- Work order
In the material below, find all lines with the string "pixels" and copy them.

************

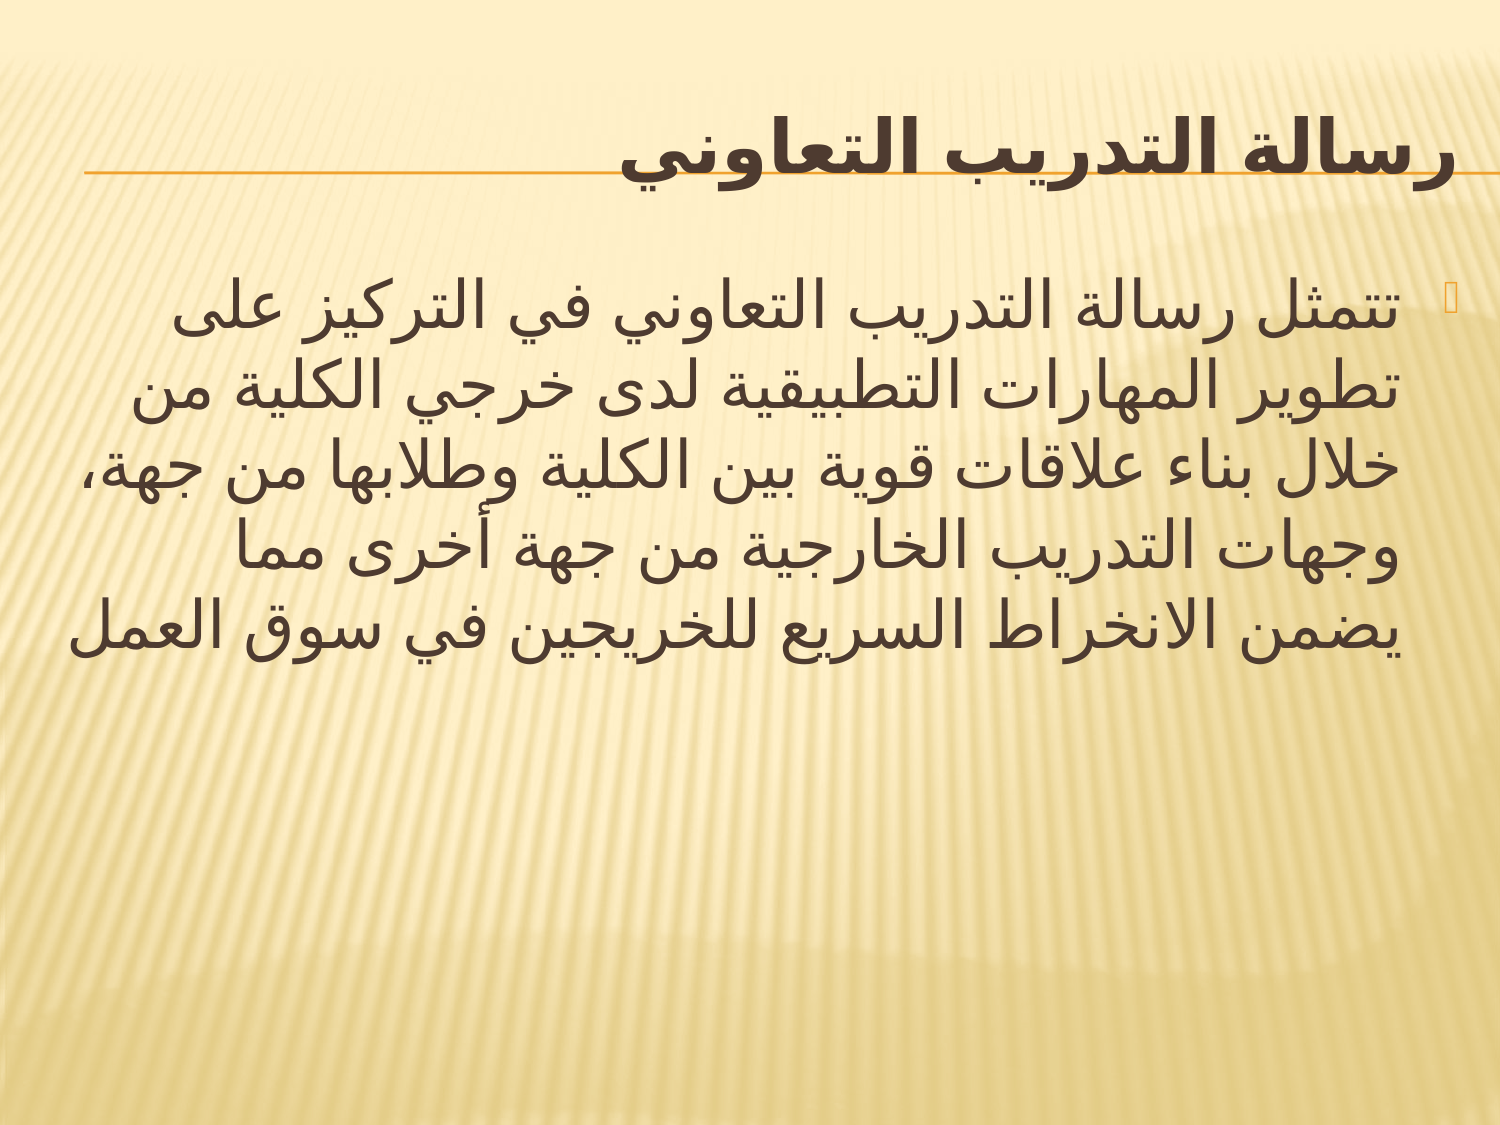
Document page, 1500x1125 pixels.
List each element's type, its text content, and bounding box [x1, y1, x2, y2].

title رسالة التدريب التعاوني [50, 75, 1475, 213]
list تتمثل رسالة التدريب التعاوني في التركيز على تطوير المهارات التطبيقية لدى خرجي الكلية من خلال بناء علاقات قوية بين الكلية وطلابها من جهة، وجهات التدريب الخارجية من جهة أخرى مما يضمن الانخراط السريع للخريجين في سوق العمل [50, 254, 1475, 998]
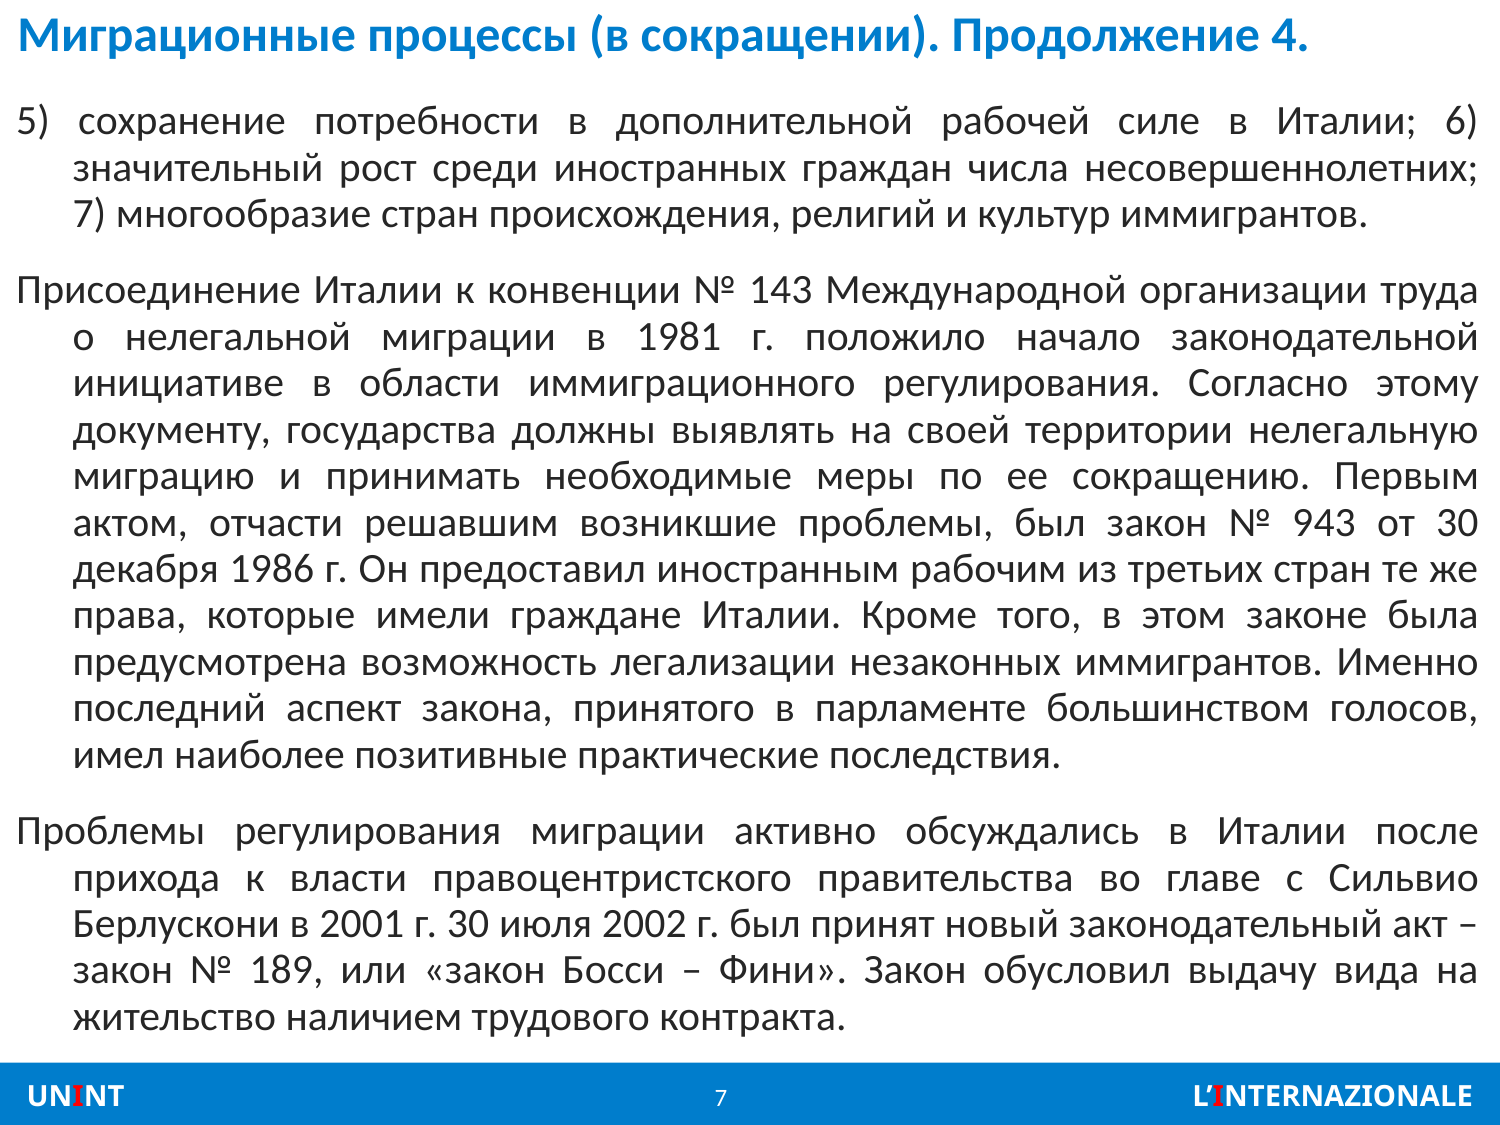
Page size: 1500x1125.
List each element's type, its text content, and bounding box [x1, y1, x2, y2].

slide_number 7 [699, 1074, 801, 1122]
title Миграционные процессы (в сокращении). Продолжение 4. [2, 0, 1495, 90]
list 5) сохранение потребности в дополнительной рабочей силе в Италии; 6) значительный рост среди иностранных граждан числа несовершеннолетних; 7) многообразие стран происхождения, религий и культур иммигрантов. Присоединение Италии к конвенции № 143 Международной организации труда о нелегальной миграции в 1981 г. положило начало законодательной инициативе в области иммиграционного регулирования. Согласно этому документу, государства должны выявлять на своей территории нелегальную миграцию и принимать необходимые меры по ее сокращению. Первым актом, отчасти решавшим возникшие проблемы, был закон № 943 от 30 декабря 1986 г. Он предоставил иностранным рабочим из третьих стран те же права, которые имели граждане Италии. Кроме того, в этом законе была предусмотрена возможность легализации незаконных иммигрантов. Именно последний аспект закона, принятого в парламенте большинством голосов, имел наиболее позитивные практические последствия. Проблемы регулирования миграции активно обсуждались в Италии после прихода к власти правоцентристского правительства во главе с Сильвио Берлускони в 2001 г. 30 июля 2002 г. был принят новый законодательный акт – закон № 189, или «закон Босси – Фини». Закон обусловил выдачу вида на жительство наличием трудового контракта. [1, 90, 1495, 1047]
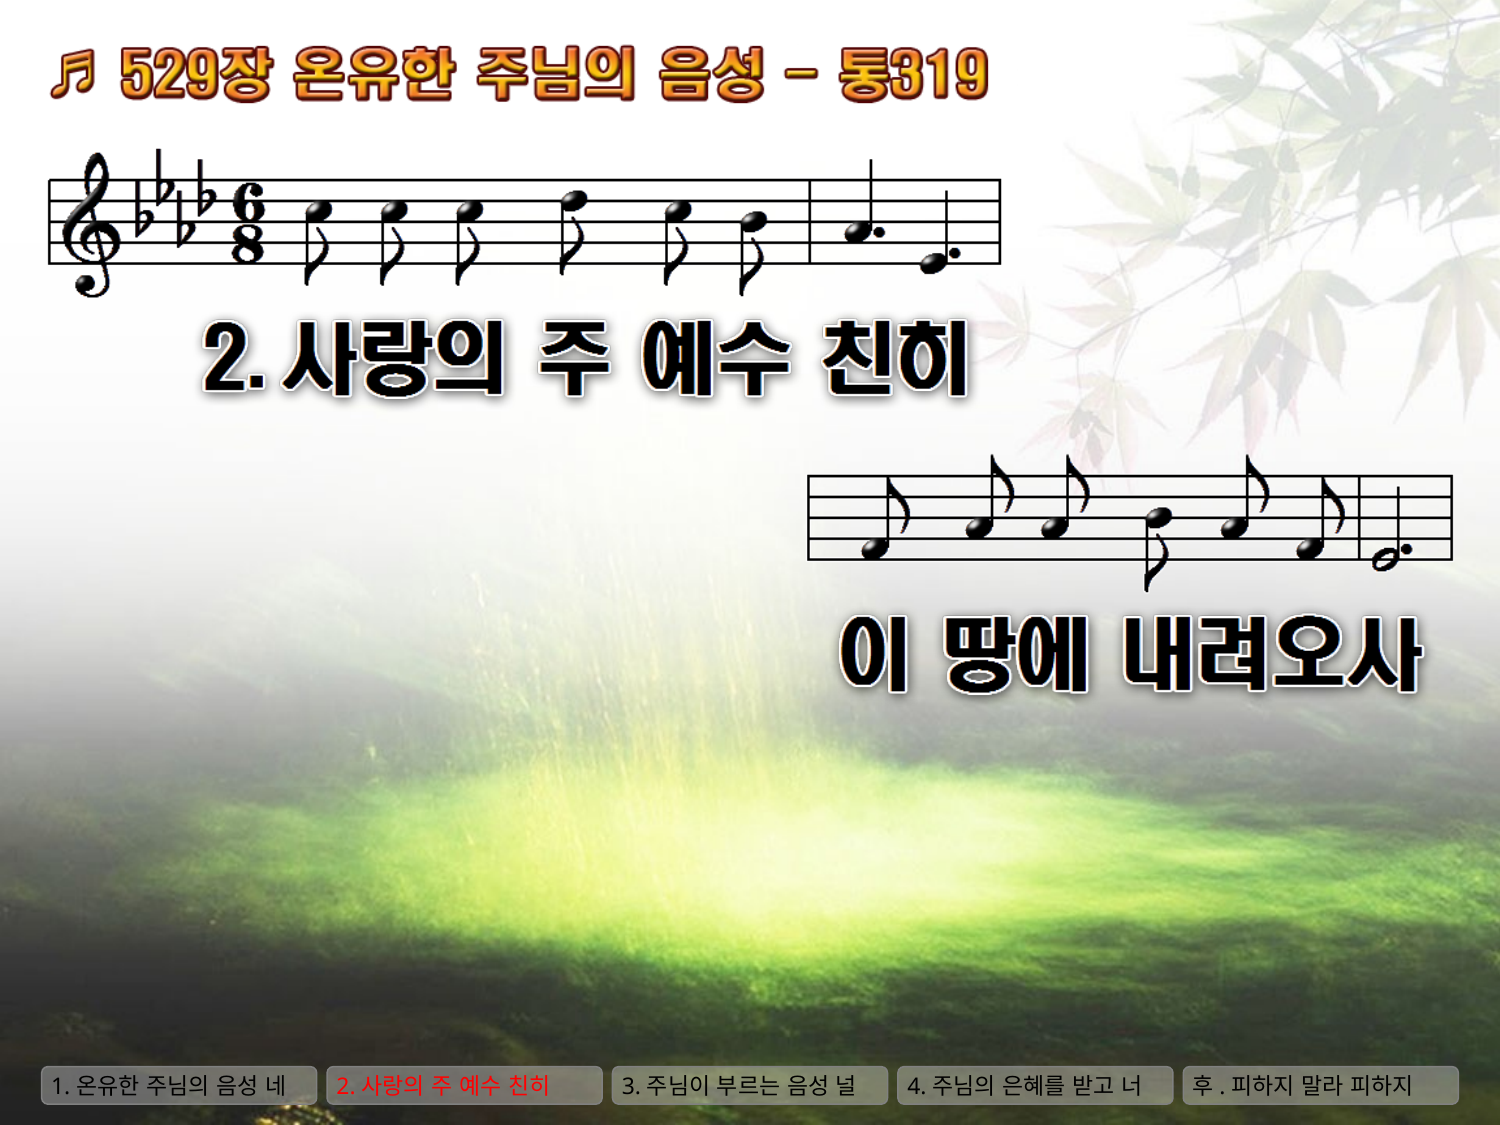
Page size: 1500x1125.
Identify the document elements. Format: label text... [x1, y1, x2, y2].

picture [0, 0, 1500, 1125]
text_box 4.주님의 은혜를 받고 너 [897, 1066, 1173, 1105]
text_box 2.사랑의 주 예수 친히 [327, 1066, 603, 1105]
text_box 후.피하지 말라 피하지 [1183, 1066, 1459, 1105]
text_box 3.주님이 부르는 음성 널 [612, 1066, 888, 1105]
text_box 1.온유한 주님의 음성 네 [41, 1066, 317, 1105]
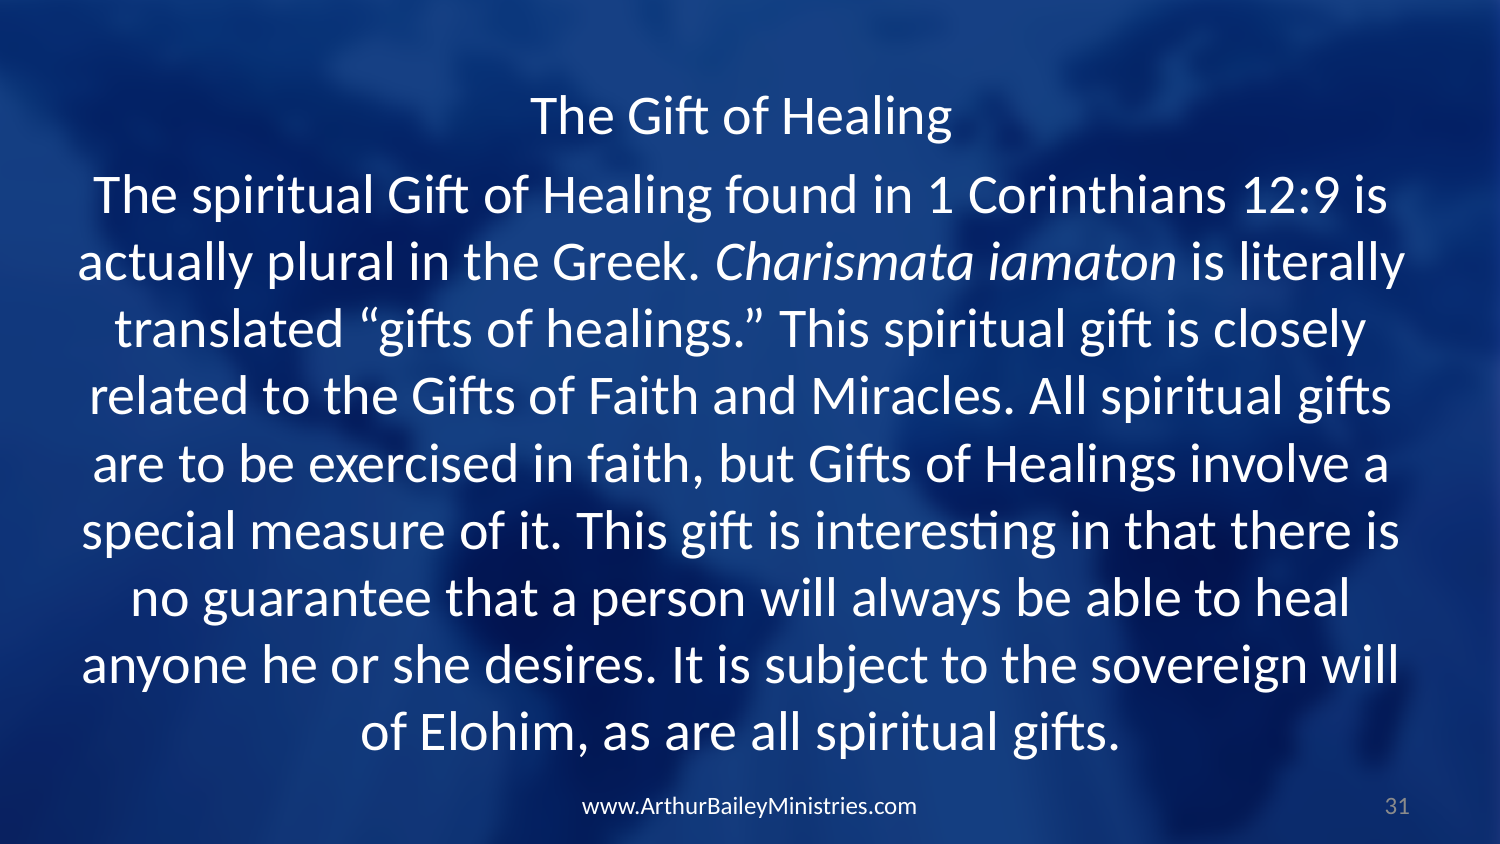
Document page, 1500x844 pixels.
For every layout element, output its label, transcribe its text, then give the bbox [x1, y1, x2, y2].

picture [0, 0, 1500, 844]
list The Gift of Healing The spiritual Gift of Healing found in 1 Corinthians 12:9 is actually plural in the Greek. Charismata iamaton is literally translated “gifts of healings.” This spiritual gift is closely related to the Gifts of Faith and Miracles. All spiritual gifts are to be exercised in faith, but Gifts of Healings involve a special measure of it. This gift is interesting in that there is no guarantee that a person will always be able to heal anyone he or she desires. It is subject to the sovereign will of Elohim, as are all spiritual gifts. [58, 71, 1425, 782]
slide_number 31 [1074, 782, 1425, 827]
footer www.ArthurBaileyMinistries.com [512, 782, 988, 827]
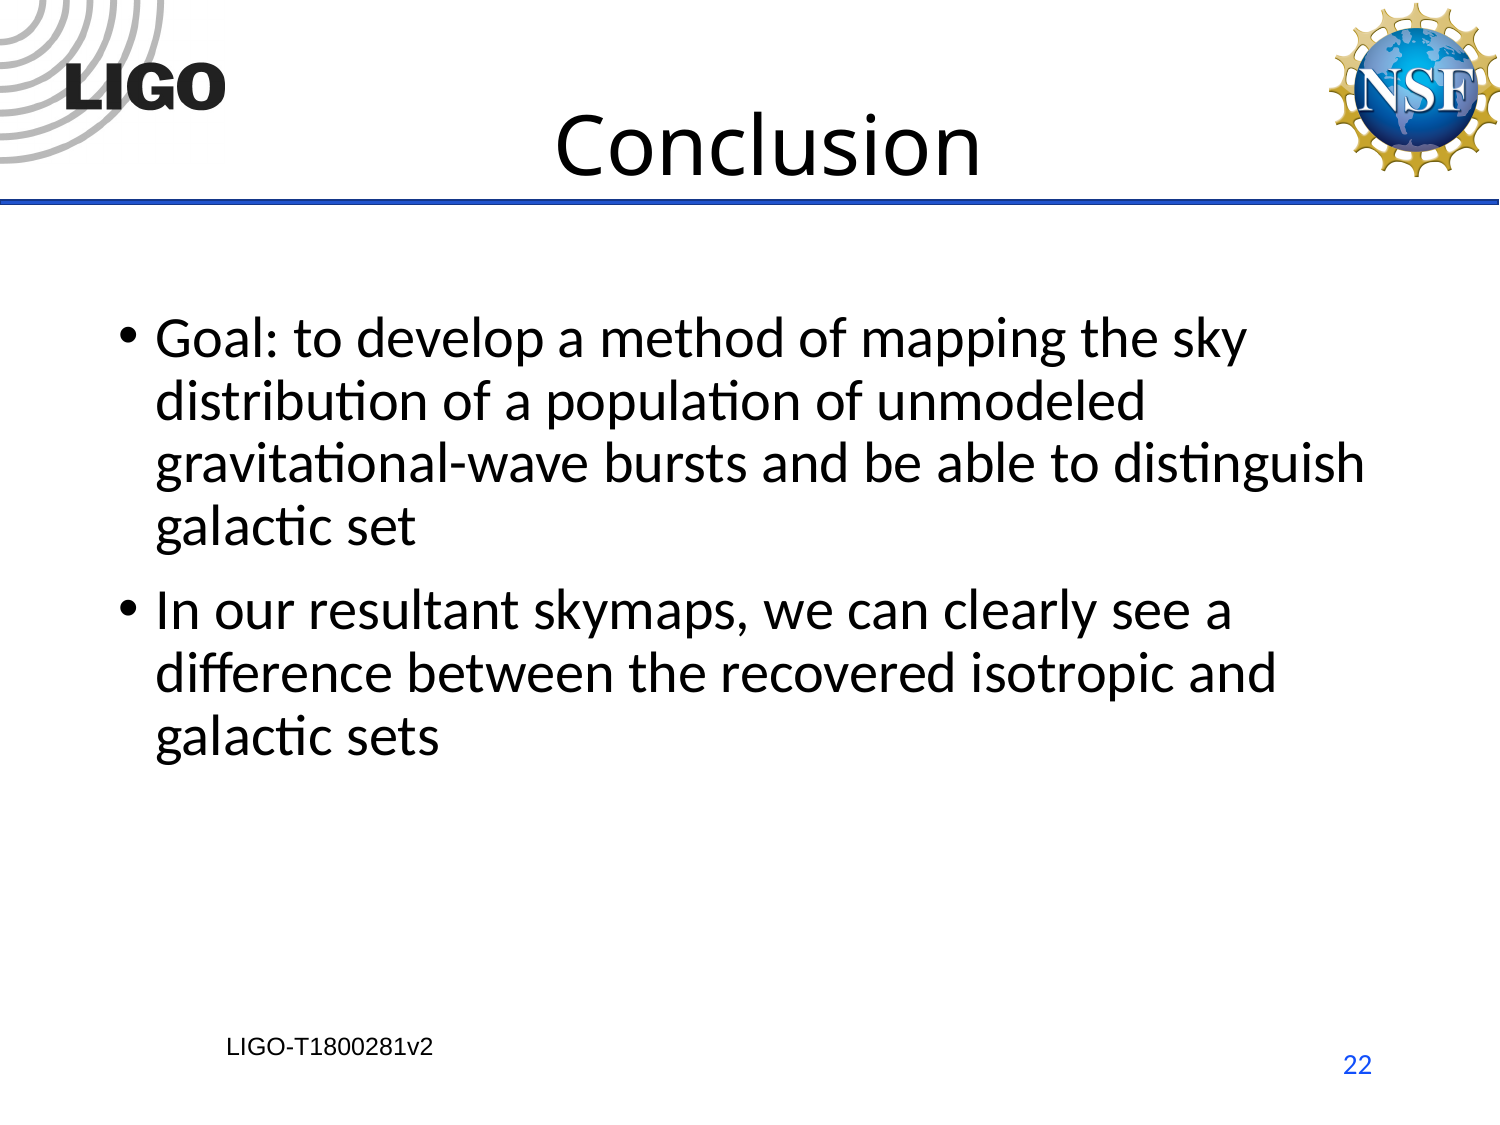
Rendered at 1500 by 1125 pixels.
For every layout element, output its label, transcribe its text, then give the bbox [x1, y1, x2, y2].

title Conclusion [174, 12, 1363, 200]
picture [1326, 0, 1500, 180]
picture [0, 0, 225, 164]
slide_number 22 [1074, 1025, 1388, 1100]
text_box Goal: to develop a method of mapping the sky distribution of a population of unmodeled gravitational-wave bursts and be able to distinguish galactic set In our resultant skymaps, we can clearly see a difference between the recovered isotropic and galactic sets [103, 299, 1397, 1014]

************

- Finished exercise
Document page, 1500x1125 pixels.
Document page, 1500x844 pixels.
Rendered at 1500 by 1125 pixels.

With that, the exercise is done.